そういうネガティブな考え方に支配されることです。
ハーバード・ビジネススクールのLeadership and ManagementのAmy C. Edmondson教授によると、人は他人から次のようにみられることに恐怖を感じると言います。
n 無知だと思われたくない
n 無能だと思われたくない
n 出しゃばりだと思われたくない
n 消極的だと思われたくない
他人からこのように思われる心配のない状態、それが「心理的安全性」ということです。
Amy C. Edmondsonハーバード・ビジネススクール教授
では、貴方のチームに「心理的安全性」をもたらすには、具体的にどうすればいいのでしょうか?

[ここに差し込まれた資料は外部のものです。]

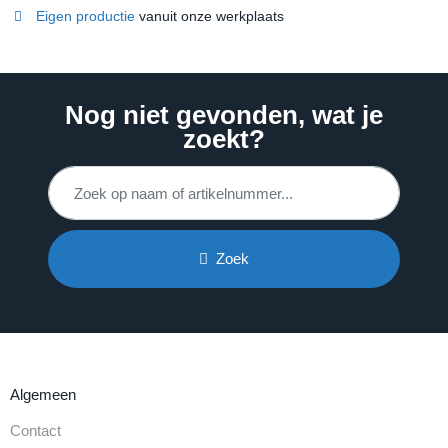
Eigen productie
vanuit onze werkplaats
Nog niet gevonden, wat je
zoekt?
Zoek
Algemeen
Contact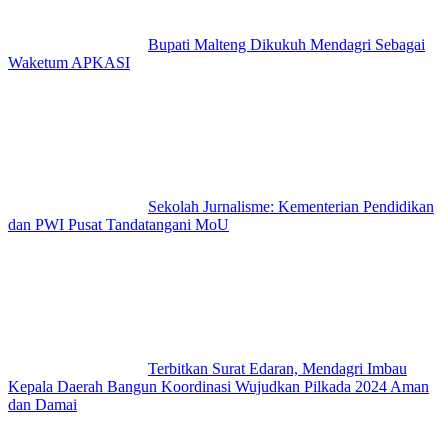
Bupati Malteng Dikukuh Mendagri Sebagai
Waketum APKASI
Sekolah Jurnalisme: Kementerian Pendidikan
dan PWI Pusat Tandatangani MoU
Terbitkan Surat Edaran, Mendagri Imbau
Kepala Daerah Bangun Koordinasi Wujudkan Pilkada 2024 Aman
dan Damai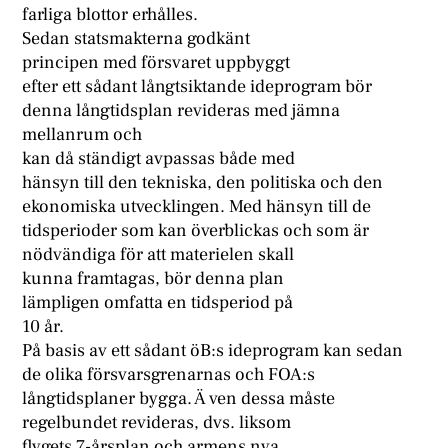
farliga blottor erhålles.
Sedan statsmakterna godkänt
principen med försvaret uppbyggt
efter ett sådant långtsiktande ideprogram bör
denna långtidsplan revideras med jämna
mellanrum och
kan då ständigt avpassas både med
hänsyn till den tekniska, den politiska och den
ekonomiska utvecklingen. Med hänsyn till de
tidsperioder som kan överblickas och som är
nödvändiga för att materielen skall
kunna framtagas, bör denna plan
lämpligen omfatta en tidsperiod på
10 år.
På basis av ett sådant öB:s ideprogram kan sedan
de olika försvarsgrenarnas och FOA:s
långtidsplaner bygga. Ä ven dessa måste
regelbundet revideras, dvs. liksom
flygets 7-årsplan och armens nya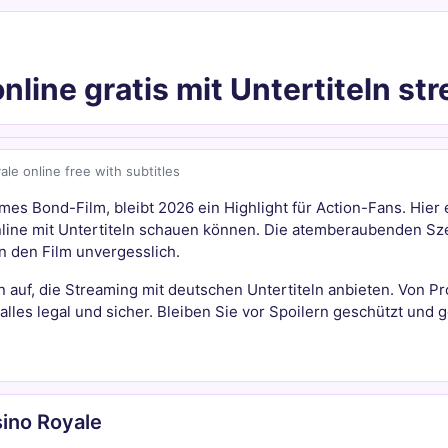
nline gratis mit Untertiteln s
ale online free with subtitles
mes Bond-Film, bleibt 2026 ein Highlight für Action-Fans. Hier 
online mit Untertiteln schauen können. Die atemberaubenden S
 den Film unvergesslich.
n auf, die Streaming mit deutschen Untertiteln anbieten. Von Pr
lles legal und sicher. Bleiben Sie vor Spoilern geschützt und 
ino Royale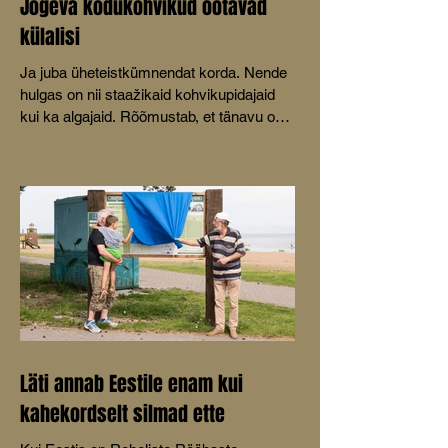
Jõgeva kodukohvikud ootavad
külalisi
Ja juba üheteistkümnendat korda. Nende
hulgas on nii staažikaid kohvikupidajaid
kui ka algajaid. Rõõmustab, et tänavu on
mõeldud ka lastele.
Läti annab Eestile enam kui
kahekordselt silmad ette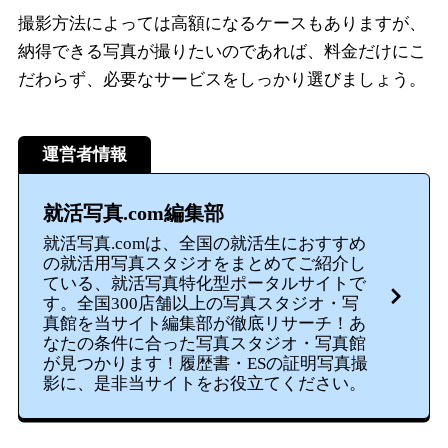
撮影方法によっては高額になるケースもありますが、
納得できる写真が撮りたいのであれば、料金だけにこ
だわらず、必要なサービスをしっかり選びましょう。
運営者情報
就活写真.com編集部
就活写真.comは、全国の就活生におすすめ
の就活用写真スタジオをまとめてご紹介し
ている、就活写真特化型ポータルサイトで
す。全国300店舗以上の写真スタジオ・写
真館を当サイト編集部が徹底リサーチ！あ
なたの条件に合った写真スタジオ・写真館
が見つかります！履歴書・ESの証明写真撮
影に、是非当サイトをお役立てください。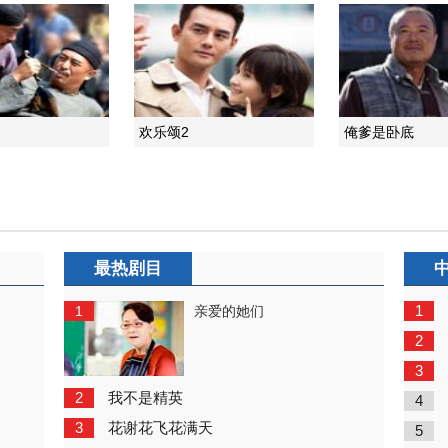
欢乐颂2
俺爹是卧底
最热剧目
1
1
亲爱的她们
2
3
2
我不是精英
4
3
花谢花飞花满天
5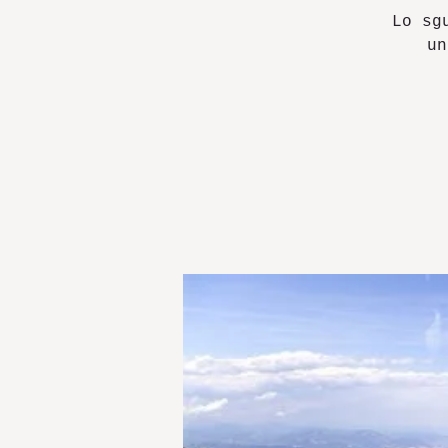
Lo sg
un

色々な考え方や意見があるとは思いますが、すごく簡単で、貴方の職場でもすぐに実践できそうなのが、ある研究者が提案する次の方法です。
n 業務をただ行うのではなく、学習の機会だと捉える
n 人はミスをするものだという事を認める
n 相手にたくさん質問する
こういったことを、リーダーとメンバーとの間で共通認識に至っている状態を作り出すことだと言います。
どうです? これならすぐ出きるっぽくないですか?
今回も最後までお読み下さり、ありがとう御座います。